Aber auch Flucht und Vertreibung sind hier vor Ort erlebbar. Die Menschen aus dem Frankenwald durften zum Glück ihre Heimat behalten. Viele aber kamen am Ende des Zweiten Weltkrieges aus dem Sudetenland, Schlesien oder Ostpreußen zu uns und fanden hier ein neues Zuhause. Aber das Geschehene, der erlittene Verlust der Heimat und die Erlebnisse auf der Flucht prägten und prägen die Menschen noch heute. Auf unserem Friedhof erinnert auf Initiative des Gartenbauvereins ein Gedenkstein an die Vertriebenen.

Liebe Mitbürgerinnen und Mitbürger,

am Volkstrauertag gibt es keine Opfer 1. oder 2. Klasse. Wir gedenken aller, egal ob sie ihr Leben im Schützengraben, im KZ oder auf der Flucht verloren haben. Ihr Tod ist uns Mahnung – heißt es oft formelhaft bei solchen Gedenktagen.

Mahnung – im Duden steht zur Bedeutung des Wortes: „nachdrückliche Aufforderung, etwas Bestimmtes zu erledigen, Erinnerung an eine Verpflichtung“. An welche Verpflichtung erinnern uns die Toten der Kriege, von Gewalt und Terror?

Zumindest die Toten im Zusammenhang mit dem Zweiten Weltkrieg haben eine Gemeinsamkeit: Sie wurden zu Opfern einer – wie es in der Präambel der Bayerischen Verfassung heißt – „Staat- und Gesellschaftsordnung ohne Gott, ohne Gewissen und ohne Achtung vor der Würde des Menschen“. Wenn uns der Tod dieser Menschen also zu etwas mahnen muss, dann dazu, dass wir uns für eine Gesellschaft einsetzen, die die Würde des Menschen achtet und in der das Gewissen sowie die Verantwortung vor Gott oberste Richtschnur sind.

Nach meiner Überzeugung ist unser Land eine solche Gesellschaft. Allerdings ist diese Gesellschaft bedroht, allerdings nicht von außen. Was unser Land, was unsere Gesellschaft, was unsere Demokratie bedroht, ist die innere Spaltung. Es wird immer schwieriger, einen gesellschaftlichen Konsens zu finden. Das war in der Eurokrise 2007 der Fall, das hat sich in der Flüchtlingskrise 2015 verschärft und eskaliert im Augenblick in der Corona-Pandemie.

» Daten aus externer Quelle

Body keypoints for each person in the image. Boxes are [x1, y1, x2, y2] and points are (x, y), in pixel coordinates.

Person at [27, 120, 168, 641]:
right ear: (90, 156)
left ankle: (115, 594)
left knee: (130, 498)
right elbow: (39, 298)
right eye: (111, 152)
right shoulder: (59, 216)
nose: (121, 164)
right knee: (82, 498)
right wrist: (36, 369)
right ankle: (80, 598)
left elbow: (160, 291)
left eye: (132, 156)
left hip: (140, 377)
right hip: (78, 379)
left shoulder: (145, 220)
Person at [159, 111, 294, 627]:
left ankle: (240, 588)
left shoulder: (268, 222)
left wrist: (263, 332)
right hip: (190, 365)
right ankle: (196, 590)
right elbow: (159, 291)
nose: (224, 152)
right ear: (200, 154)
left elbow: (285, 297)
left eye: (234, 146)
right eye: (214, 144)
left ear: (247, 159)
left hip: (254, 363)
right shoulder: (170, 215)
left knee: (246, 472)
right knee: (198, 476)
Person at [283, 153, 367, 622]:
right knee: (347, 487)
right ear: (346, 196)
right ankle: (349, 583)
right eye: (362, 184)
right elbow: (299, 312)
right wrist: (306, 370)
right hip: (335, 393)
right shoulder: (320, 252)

Um die Spaltung zu erkennen, müssen wir nicht ins Fernsehen oder Internet schauen. Wir erleben es täglich: In der Familie, am Arbeitsplatz oder im Verein. Wir meiden gewisse Themen, weil wir wissen, dass es Streit ohne die Aussicht auf Verständigung gibt: Impfen, Maskenpflicht, Coronabeschränkungen sind solche Themen.

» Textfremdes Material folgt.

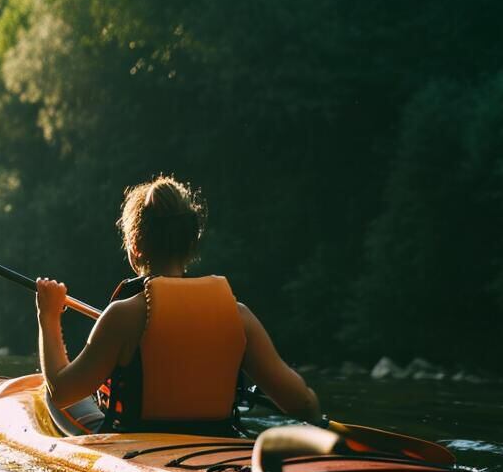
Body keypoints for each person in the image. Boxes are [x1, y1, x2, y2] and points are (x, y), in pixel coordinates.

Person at [34, 175, 321, 434]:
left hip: (138, 448)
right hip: (219, 446)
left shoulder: (123, 316)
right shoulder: (238, 316)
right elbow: (303, 405)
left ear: (135, 246)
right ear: (191, 242)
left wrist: (48, 316)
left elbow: (62, 391)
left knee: (46, 391)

Aber eine Gesellschaft, in der man nicht mehr miteinander redet, weil man keinen Konsens, keinen gemeinsamen Nenner mehr findet, die droht auseinanderzubrechen. Die Folgen hat dieses Land schon einmal erlebt. Wo die Demokratie untergeht, da entsteht die Diktatur. Und Diktatoren halten sich dadurch an der Macht, dass sie sich Feinde suchen, Feinde im Inneren wie Äußeren, Feinde die sie mit allen Mitteln bekämpfen von der Gewalt, über den Terror bis hin zum Krieg.

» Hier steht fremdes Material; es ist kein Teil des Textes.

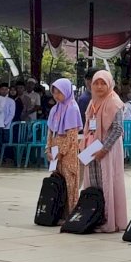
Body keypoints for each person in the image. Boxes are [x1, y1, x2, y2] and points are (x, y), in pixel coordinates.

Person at [83, 70, 127, 233]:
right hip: (92, 147)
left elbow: (117, 129)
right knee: (95, 183)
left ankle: (110, 220)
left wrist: (104, 149)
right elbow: (88, 126)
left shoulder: (114, 102)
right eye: (96, 83)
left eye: (103, 83)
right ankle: (94, 216)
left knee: (109, 183)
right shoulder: (93, 102)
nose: (100, 87)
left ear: (109, 84)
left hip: (109, 149)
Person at [45, 78, 83, 219]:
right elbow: (50, 131)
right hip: (55, 150)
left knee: (69, 182)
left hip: (68, 153)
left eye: (59, 92)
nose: (56, 96)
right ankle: (58, 213)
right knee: (58, 181)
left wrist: (61, 152)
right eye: (54, 92)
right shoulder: (55, 109)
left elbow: (72, 136)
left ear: (67, 91)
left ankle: (70, 214)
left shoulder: (72, 108)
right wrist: (48, 150)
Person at [0, 83, 15, 156]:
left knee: (6, 141)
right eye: (2, 89)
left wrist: (5, 123)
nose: (4, 91)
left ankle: (6, 157)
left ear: (8, 91)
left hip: (6, 125)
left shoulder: (11, 101)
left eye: (6, 89)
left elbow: (11, 114)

Nehmen wir die Mahnung der Toten also ernst. Tun wir gemeinsam etwas für den Frieden, fangen wir hier und jetzt an. Gehen wir aufeinander zu, auch wenn wir unterschiedlicher Meinung sind. Schütten wir die Gräben zu, die sich in den letzten Jahren aufgetan haben. Und versuchen wir zu verhindern, dass neue Gräben aufgerissen werden.
Das ist schwer, aber das ist wahre Arbeit am Frieden. Wenn uns das gelingt, dann haben wir die Mahnung der Toten beherzigt.